Consider taking magnesium + zinc from for magnesium replacement and OTC caplets of potassium (2.5 milliequivalents per 99 mg potassium caplet) as needed after check of K and Mg while on ramipril (or perindopril) at BEDTIME and on indapamide in the am AND careful consideration with primary care physician of ALL of the above recommendations. This is, in this primary care internist’s opinion, the very best and most cost-effective way to prevent heart attacks and strokes in women with pre-diabetes…..etc.

DISCUSS with your primary care doctor possible adverse drug effects and always check in with your PCP if you perceive anything going amiss as in a suspected adverse reaction to a medication, occurrence of chest discomfort on exercise, increasing rather than decreasing weight……etc.

According to the Mayo Clinic 60% or so of heart disease in women is due to small vessel disease – the microvasculature. IMO, there is a need to diagnose small vessel disease as early as possible in women. We should be discussing how to diagnose small vessel disease in women for the purpose of earlier diagnosis and preventive treatment. Hence the following quesions:

1) Does stress cause microvascular vasoconstriction and possibly small vessel disease? Kelly McGonigal PhD at Stanford has a TED talk where she states that stress does cause vasoconstriction and it is possible to modify that effect of stress through the use of metacognition modification – thoughts about thoughts of stress modification. Kelly M. is, I believe, the sister of Jane M. who was recently on the People’s Pharmacy.
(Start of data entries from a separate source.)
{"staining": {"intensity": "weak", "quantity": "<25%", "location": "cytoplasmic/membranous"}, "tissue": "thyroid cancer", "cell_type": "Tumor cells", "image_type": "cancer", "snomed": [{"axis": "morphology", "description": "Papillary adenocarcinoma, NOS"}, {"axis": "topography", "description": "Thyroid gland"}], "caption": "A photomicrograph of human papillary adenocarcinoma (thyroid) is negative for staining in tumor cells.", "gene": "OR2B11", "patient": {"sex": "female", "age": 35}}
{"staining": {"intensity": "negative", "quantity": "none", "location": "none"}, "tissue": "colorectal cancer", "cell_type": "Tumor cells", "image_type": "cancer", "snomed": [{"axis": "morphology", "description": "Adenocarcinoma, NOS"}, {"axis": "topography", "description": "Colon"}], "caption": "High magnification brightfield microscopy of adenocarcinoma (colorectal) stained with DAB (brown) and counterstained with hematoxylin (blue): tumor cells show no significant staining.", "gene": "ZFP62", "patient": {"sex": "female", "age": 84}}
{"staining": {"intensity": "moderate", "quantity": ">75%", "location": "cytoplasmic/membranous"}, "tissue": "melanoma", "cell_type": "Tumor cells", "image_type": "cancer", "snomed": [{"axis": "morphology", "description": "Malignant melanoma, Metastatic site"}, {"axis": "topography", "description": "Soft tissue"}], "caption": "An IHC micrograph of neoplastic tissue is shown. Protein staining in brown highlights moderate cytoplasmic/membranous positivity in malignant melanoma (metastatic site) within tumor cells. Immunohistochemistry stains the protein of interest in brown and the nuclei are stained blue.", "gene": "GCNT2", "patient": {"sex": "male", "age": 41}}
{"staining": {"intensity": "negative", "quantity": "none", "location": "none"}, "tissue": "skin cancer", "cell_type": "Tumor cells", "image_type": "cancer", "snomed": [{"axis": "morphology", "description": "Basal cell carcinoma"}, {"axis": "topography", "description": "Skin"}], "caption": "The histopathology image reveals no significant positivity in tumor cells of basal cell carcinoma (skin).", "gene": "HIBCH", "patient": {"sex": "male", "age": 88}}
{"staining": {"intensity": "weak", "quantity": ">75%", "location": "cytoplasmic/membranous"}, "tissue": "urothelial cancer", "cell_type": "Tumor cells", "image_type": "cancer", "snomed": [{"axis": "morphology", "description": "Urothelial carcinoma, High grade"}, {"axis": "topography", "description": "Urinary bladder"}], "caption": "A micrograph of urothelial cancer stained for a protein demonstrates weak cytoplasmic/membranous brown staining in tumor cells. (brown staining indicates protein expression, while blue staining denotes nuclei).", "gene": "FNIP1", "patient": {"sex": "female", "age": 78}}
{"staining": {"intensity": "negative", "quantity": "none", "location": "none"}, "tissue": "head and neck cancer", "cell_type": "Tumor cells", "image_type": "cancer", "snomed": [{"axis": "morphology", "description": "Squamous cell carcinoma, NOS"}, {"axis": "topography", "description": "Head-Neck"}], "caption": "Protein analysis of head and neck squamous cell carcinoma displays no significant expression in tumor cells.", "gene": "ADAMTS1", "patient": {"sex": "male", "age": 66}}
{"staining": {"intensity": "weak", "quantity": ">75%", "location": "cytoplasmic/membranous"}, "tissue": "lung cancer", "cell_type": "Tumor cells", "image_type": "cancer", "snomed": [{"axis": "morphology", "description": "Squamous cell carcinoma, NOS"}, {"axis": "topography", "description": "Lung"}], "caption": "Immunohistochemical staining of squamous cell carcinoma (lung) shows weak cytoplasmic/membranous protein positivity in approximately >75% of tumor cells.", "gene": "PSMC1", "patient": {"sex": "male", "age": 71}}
Perhaps both of their insights about stress modification and control could lend significant protective effects on microvascular dysfunction of women

2) Is the retina and its microvasculature a possible site for small vessel disease risk? Can for instance, the iight flicker stimulus of vasodilitation of the small arteriolar vessels of the eyes be used to identify small vessel disease of the brain and perhaps also small vessel disease of the heart.

3) Could agents that modify vasoconstriction and oxidative stress that creates agents (e.g., the peroxynitrite radical) AND agents that activate anti-oxidative stress enzymes AND agents that activate an anti-vasoconstriction and anti-oxdative stress enzyme, Transketolase – magnesium and thiamine pyrophosphate cofactors – protect women against the following cascade:

Stress, hyperglycemia, chronic inflammation, elevated homocysteine, loneliness (“the lonely mother”), anger, anxiety, PTSD……..etc—–> oxidative stress —–> activation of NF-kB —–> MORE oxidative stress ——> endothelial dysfunction ——> microvascular dysfunction —–> microvascular bed and neurovascular unit dysfunction ——> regional blood flow limitation and small vessel disease —-> regional blood flow abnormalities —–> downstream pathophysiologies including heart attacks, congestive heart failure, arrhythmias, mini-strokes, extension of major strokes…….etc.

I believe more emphasis should be placed on learning and implementing MBSR….Mindfulness- based stress reduction….as defined by Jon Kabat-Zinn, which is applicable to most pyscho social life stressors as well as disease situations.

I am so sick of all these pills, I read about the side effects of them and despair. I am taking a stand , hopefully for the best and have stopped the statins and am now drinking a suppliment called betaheart , this is the first week and I shall look forward to my annual blood test to see if I have done the right thing. Off course I have not told my GP. I am writing this from Australia.

Statins have no bearing on longevity and never did have.

Dear Raelene
It’s possible that a regimen including the oats and barley drink will lower your cholesterol. However keep in mind that studies have shown that beta-glucans only lower cholesterol by 5-10% (
So it depends on how high your cholesterol is. I encourage you to have your blood tested after 3 months to see if it is making a difference. Combining exercise and weight loss will augment the effect. And remember that most people do not get significant side effects from statins, and it varies with different drugs. Good luck! I am a PharmD in Minnesota, USA.